Data entries
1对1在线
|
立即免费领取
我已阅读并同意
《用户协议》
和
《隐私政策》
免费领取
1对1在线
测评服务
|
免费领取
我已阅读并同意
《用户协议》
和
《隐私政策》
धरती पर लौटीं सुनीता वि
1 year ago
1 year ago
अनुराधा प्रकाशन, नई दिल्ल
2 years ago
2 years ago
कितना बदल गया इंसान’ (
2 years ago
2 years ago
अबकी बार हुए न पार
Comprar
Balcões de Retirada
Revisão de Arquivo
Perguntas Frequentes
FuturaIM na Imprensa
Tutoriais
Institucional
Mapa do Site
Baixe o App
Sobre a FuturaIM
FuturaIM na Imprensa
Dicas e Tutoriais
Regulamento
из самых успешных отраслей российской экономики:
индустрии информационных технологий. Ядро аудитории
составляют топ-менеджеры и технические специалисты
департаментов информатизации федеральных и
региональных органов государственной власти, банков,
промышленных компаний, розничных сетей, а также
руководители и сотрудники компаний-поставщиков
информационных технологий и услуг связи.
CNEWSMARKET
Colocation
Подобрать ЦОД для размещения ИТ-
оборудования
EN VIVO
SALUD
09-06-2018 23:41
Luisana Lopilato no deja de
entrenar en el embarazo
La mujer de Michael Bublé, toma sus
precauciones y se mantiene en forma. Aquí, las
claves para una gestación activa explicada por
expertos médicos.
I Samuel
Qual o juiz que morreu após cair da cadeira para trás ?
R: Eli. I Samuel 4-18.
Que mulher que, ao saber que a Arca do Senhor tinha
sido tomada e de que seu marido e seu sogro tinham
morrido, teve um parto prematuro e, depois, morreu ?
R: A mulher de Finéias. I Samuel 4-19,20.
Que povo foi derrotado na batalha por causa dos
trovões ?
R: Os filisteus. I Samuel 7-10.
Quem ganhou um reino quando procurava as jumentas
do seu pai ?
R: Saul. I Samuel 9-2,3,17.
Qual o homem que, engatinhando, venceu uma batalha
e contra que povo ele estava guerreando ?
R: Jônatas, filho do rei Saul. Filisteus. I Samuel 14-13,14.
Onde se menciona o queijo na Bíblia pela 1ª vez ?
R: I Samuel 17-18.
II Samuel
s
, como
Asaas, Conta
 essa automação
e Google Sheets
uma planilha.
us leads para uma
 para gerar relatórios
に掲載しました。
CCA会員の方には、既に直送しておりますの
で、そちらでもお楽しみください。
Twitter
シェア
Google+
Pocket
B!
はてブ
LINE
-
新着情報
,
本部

## EXERCISE PROMPT
Scan the entries and show every line in which the word "mulher" is found.

## OUTPUT
Que mulher que, ao saber que a Arca do Senhor tinha
R: A mulher de Finéias. I Samuel 4-19,20.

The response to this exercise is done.